Furthermore, it is evident that the word "comprising" does not exclude other elements or steps, and that the singular does not exclude a plurality. A plurality of units or means recited in the apparatus claims can also be implemented by means of one unit or means in software or hardware. The terms first, second, etc. are used to denote a name, but not any particular order.

Claims (10)

1. A wearable device for real-time weighing of birds, detachably secured to the legs of the birds, comprising: the system comprises a data acquisition module, a data processing module and a power management module, wherein,

The data acquisition module is used for acquiring leg pressure data when the poultry stands;

The data processing module is used for processing the data acquired by the data acquisition module and uploading the processed data to the server;

The power management module comprises a battery management system and a plurality of in-line charging clamping grooves and is used for charging the wearable device.

2. The wearable device for real-time weighing of birds according to claim 1, wherein the data acquisition module further comprises:

the pressure sensor is used for collecting the pressure of the legs of the poultry when standing;

and the signal amplifier is used for amplifying the voltage output by the pressure sensor through the signal amplifying circuit.

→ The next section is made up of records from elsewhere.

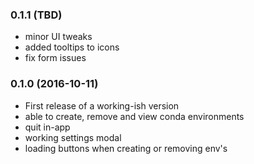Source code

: ### 0.1.1 (TBD)
- minor UI tweaks  
- added tooltips to icons  
- fix form issues

### 0.1.0 (2016-10-11)
- First release of a working-ish version
- able to create, remove and view conda environments
- quit in-app
- working settings modal
- loading buttons when creating or removing env's
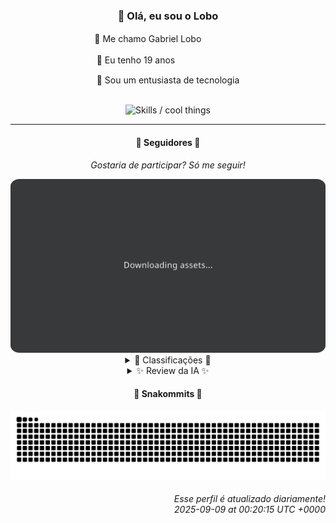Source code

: <div align="center">
  <h3>👋 Olá, eu sou o Lobo</h3>
  
  <p>🐺 Me chamo Gabriel Loboㅤㅤㅤㅤㅤ</p>
  <p>🧔 Eu tenho 19 anosㅤㅤㅤㅤㅤㅤㅤㅤ</p>
  <p>🧠 Sou um entusiasta de tecnologia</p>

  <br/>

  <img width="600" alt="Skills / cool things" src="https://skills-icons.vercel.app/api/icons?i=python,md,html,css,js,github,git,vscode,linux,node,ts,sass,react,vite,vercel,lottie,ionic,capacitor,zustand,framer,firebase,arduino,godot,tailwind,shadcnui,lucide,zorinos,pnpm,reactnative&perline=14" />
</div>

<hr />

<div align="center">
    <h4>👤 Seguidores 👤</h4>
    <p><i>Gostaria de participar? Só me seguir!</i></p>
    <img width="600" src=".github/assets/cards/top3.svg" alt="Top 3 followers contributors (monthly)" />
    <details>
    <summary>🏅 Classificações 🏅</summary>
    <br/>
    <table>
        <thead>
            <tr align="center">
                <th>Posição</th>
                <th>Seguidor</th>
                <th>Contribuições</th>
            </tr>
        </thead>
        <tbody>
            <tr align="center">
                <td>1°</td>
                <td><a href="https://github.com/jeanfbrito">Jean Brito</a></td>
                <td>142 ctr.</td>
            </tr>
            <tr align="center">
                <td>2°</td>
                <td><a href="https://github.com/danko-nobre">Danilo Nobre</a></td>
                <td>101 ctr.</td>
            </tr>
            <tr align="center">
                <td>3°</td>
                <td><a href="https://github.com/wTechnoo">Cézar</a></td>
                <td>62 ctr.</td>
            </tr>
            <tr align="center">
                <td>4°</td>
                <td><a href="https://github.com/EvertonMJunior">Everton Marcelino Jr.</a></td>
                <td>56 ctr.</td>
            </tr>
            <tr align="center">
                <td>5°</td>
                <td><a href="https://github.com/felipegueller">Felipe Gueller</a></td>
                <td>46 ctr.</td>
            </tr>
            <tr align="center">
                <td>6°</td>
                <td><a href="https://github.com/RafaZeero">Rafael Lima de Morais</a></td>
                <td>34 ctr.</td>
            </tr>
            <tr align="center">
                <td>7°</td>
                <td><a href="https://github.com/cookieukw">CookieUkw</a></td>
                <td>33 ctr.</td>
            </tr>
            <tr align="center">
                <td>8°</td>
                <td><a href="https://github.com/Cr-Israel">Carlos Israel</a></td>
                <td>30 ctr.</td>
            </tr>
            <tr align="center">
                <td>9°</td>
                <td><a href="https://github.com/DeividSouSan">Deivid Souza Santana</a></td>
                <td>11 ctr.</td>
            </tr>
            <tr align="center">
                <td>10°</td>
                <td><a href="https://github.com/TopTrenDev">TopTrenDev</a></td>
                <td>7 ctr.</td>
            </tr>
        </tbody>
    </table>
    </details>
    <details>
    <summary>✨ Review da IA ✨</summary>
    <br/>
    <div align="justify"><p><b>Jean Brito</b>, parabéns por liderar o ranking com 142 contribuições! Aposto que a sua bio está em branco porque você está ocupado demais salvando o mundo no Rocket.Chat. Mas será que você consegue detectar os seus próprios navegadores, ou precisa de um repositório para isso?</p>
<p><b>Danilo Nobre</b>, 101 contribuições, que belo número! Entre full-stack, game dev e 3D, imagino que seu tempo livre seja para... contribuir ainda mais, certo? Será que você consegue animar um boneco de palito com tanta experiência em 3D, ou só consegue fazer sites de apresentação da Space Wizard Studios?</p>
<p><b>Cézar</b>, .NET Developer com 62 contribuições. Sem atividades recentes? Hmm, será que você está contribuindo para algum projeto secreto da Microsoft, ou só esqueceu de dar <i>push</i> no código?</p>
<p><b>Everton Marcelino Jr.</b>, 56 contribuições. Ah, um apaixonado por tecnologia! Imagino que você passe seus dias mergulhado no TypeORM e Flutter. Mas será que essa paixão se estende a projetos *seus*, ou só aos dos outros?</p>
<p><b>Felipe Gueller</b>, com 46 contribuições. Bacharel em Sistemas de Informação, hein? Imagino que você esteja cheio de ideias inovadoras. Pena que nenhuma delas saiu do papel este mês, não é mesmo?</p>
<p><b>Rafael Lima de Morais</b>, 34 contribuições. Go, Typescript, Rust, Vim... quanta modernidade! Mas me diga, Rafael, além de configurar seu Vim e criar listas de desejos, você realmente *entrega* alguma coisa?</p>
<p><b>CookieUkw</b>, 33 contribuições. Godot Engine, VexAI... parece que alguém está sonhando alto! Mas entre criar inteligência artificial e simular chats, qual é o seu *real* talento? Espero que não seja colecionar estrelas no GitHub.</p>
<p><b>Carlos Israel</b>, 30 contribuições. Software Engineer, apaixonado por tecnologia. DDD, Clean Architecture... tudo muito bonito na teoria. Mas será que esse seu bot de Telegram realmente funciona, ou só ocupa espaço no seu HD?</p>
<p><b>Deivid Souza Santana</b>, 11 contribuições. Estudante de Análise e Desenvolvimento de Sistemas. Vejo que você está automatizando o acesso a dados do governo. Que tal automatizar suas contribuições no GitHub também?</p>
<p><b>TopTrenDev</b>, com apenas 7 contribuições. Full-Stack & Blockchain Developer, especialista em Solana... Uau, impressionante! Mas será que você está tão ocupado criando o futuro descentralizado que se esqueceu do presente?</p>
<p><b>kromodoro</b>, também com 7 contribuições. Contribuições para o CakePHP e digitalização de livros antigos... Interessante. Mas será que você está vivendo no passado, ou só tentando deixar sua marca na história da tecnologia?</p>
</div>
    </details>
</div>

<div align="center">
  <h4>🐍 Snakommits 🐍</h4>
    <picture>
      <source media="(prefers-color-scheme: dark)" srcset="https://raw.githubusercontent.com/Lobooooooo14/Lobooooooo14/snake-output/snake-dark.svg">
      <source media="(prefers-color-scheme: light)" srcset="https://raw.githubusercontent.com/Lobooooooo14/Lobooooooo14/snake-output/snake-light.svg">
      <img alt="github contribution grid snake animation" src="https://raw.githubusercontent.com/Lobooooooo14/Lobooooooo14/snake-output/snake-light.svg">
    </picture>
</div>

<h6 align="right">
  Esse perfil é atualizado diariamente!<br/> <i>2025-09-09 at 00:20:15 UTC +0000</i>
<h6>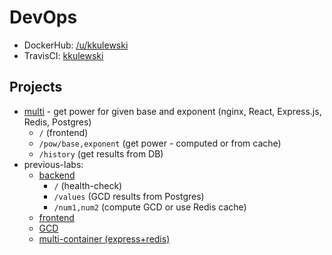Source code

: # DevOps
- DockerHub: [/u/kkulewski](https://hub.docker.com/u/kkulewski)  
- TravisCI: [kkulewski](https://travis-ci.com/github/kkulewski)
## Projects
* [multi](/blob/master/multi/) - get power for given base and exponent (nginx, React, Express.js, Redis, Postgres)
  * `/` (frontend)
  * `/pow/base,exponent` (get power - computed or from cache)
  * `/history` (get results from DB)
* previous-labs:
  * [backend](/blob/master/backend/)
    * `/` (health-check)
    * `/values` (GCD results from Postgres)
    * `/num1,num2` (compute GCD or use Redis cache)
  * [frontend](/blob/master/frontend/)
  * [GCD](/blob/master/previous-labs/nwd/)
  * [multi-container (express+redis)](/blob/master/previous-labs/multicontapp/)
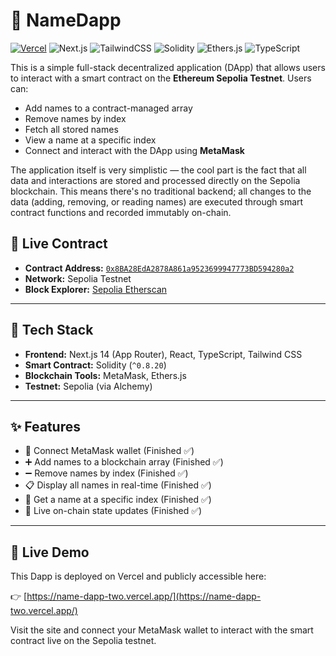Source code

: 
# 🪪 NameDapp

[![Vercel](https://img.shields.io/badge/Live%20on-Vercel-000?style=flat&logo=vercel)](https://name-dapp-two.vercel.app/)
![Next.js](https://img.shields.io/badge/Next.js-000000?style=flat-square&logo=next.js)
![TailwindCSS](https://img.shields.io/badge/TailwindCSS-38bdf8?style=flat-square&logo=tailwindcss&logoColor=white)
![Solidity](https://img.shields.io/badge/Solidity-363636?style=flat-square&logo=solidity)
![Ethers.js](https://img.shields.io/badge/Ethers.js-6e45f2?style=flat-square)
![TypeScript](https://img.shields.io/badge/TypeScript-3178c6?style=flat-square&logo=typescript&logoColor=white)

This is a simple full-stack decentralized application (DApp) that allows users to interact with a smart contract on the **Ethereum Sepolia Testnet**. Users can:

- Add names to a contract-managed array
- Remove names by index
- Fetch all stored names
- View a name at a specific index
- Connect and interact with the DApp using **MetaMask**

The application itself is very simplistic — the cool part is the fact that all data and interactions are stored and processed directly on the Sepolia blockchain. This means there's no traditional backend; all changes to the data (adding, removing, or reading names) are executed through smart contract functions and recorded immutably on-chain.

## 🔗 Live Contract

- **Contract Address:** [`0x8BA28EdA2878A861a9523699947773BD594280a2`](https://sepolia.etherscan.io/address/0x8BA28EdA2878A861a9523699947773BD594280a2)
- **Network:** Sepolia Testnet  
- **Block Explorer:** [Sepolia Etherscan](https://sepolia.etherscan.io/address/0x16993AB19598182767e9a8cb8F78fF696F976Fd5)

---

## 🧠 Tech Stack

- **Frontend:** Next.js 14 (App Router), React, TypeScript, Tailwind CSS
- **Smart Contract:** Solidity (`^0.8.20`)
- **Blockchain Tools:** MetaMask, Ethers.js
- **Testnet:** Sepolia (via Alchemy)

---

## ✨ Features

- 🔐 Connect MetaMask wallet (Finished ✅)
- ➕ Add names to a blockchain array (Finished ✅)
- ➖ Remove names by index (Finished ✅)
- 📋 Display all names in real-time (Finished ✅)
- 🔎 Get a name at a specific index (Finished ✅)
- 🔄 Live on-chain state updates (Finished ✅)

---

## 🚀 Live Demo

This Dapp is deployed on Vercel and publicly accessible here:

👉 [https://name-dapp-two.vercel.app/](https://name-dapp-two.vercel.app/)

Visit the site and connect your MetaMask wallet to interact with the smart contract live on the Sepolia testnet.
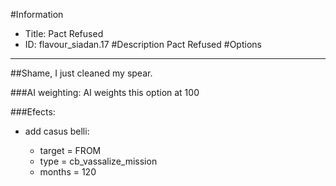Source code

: #Information
 - Title: Pact Refused
 - ID: flavour_siadan.17
#Description
Pact Refused
#Options

___
##Shame, I just cleaned my spear.

###AI weighting:
AI weights this option at 100


###Efects:<ul><li>add casus belli:</li><ul><li>target = FROM</li><li>type = cb_vassalize_mission</li><li>months = 120</li></ul></ul>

3. The wearable device for real-time weighing of birds according to claim 2, wherein the data processing module further comprises:

The analog-to-digital converter is used for converting the analog signal sent by the signal amplifier into a digital signal;

and the communication unit is used for communicating with the server through the Bluetooth module and/or the WiFi module and uploading the calculated weight to the server.

4. A wearable device for real-time weighing of birds according to claim 3, wherein the data processing module further comprises a microcontroller, internally provided with an operating program, for receiving the digital signals from the analog-to-digital converter and mapping the digital signals to the actual weight range.

5. The wearable device for real-time weighing of birds according to claim 4, wherein the formula for calculating the weight of the birds is: weight=scale_factor (adc_value-adc_zero), where Weight is the actual body Weight Value, scale_factor is the calibration coefficient, adc_value is the digital signal output by the analog-to-digital converter, and adc_zero is the offset for ZERO calibration.

6. The wearable device for real-time weighing of birds according to claim 5, wherein determining the calibration factor comprises the steps of:

Obtaining a test sample of known quality;

Measuring the test samples by using measuring equipment, and recording digital signal values corresponding to each test sample;

And performing linear fitting on the digital signal values to obtain the calibration coefficient.

7. The wearable device for real-time weighing of birds according to claim 1, wherein the wearable device is a loop-shaped structure comprising a plurality of size adjustable straps, and further comprising a positioning module.

8. A method for real-time weighing of birds, comprising:

Collecting leg pressure data of poultry when standing;

Calculating a weight range value for the bird based on the data;

and uploading the weight range value to a server.

9. A wearable electronic device for real-time weighing of birds, the electronic device comprising:

At least one processor; and

A memory communicatively coupled to the at least one processor; wherein,

The memory stores instructions executable by the at least one processor to enable the at least one processor to perform the method of claim 8.

10. A computer readable medium having stored thereon computer program instructions executable by a processor to implement the method of claim 8.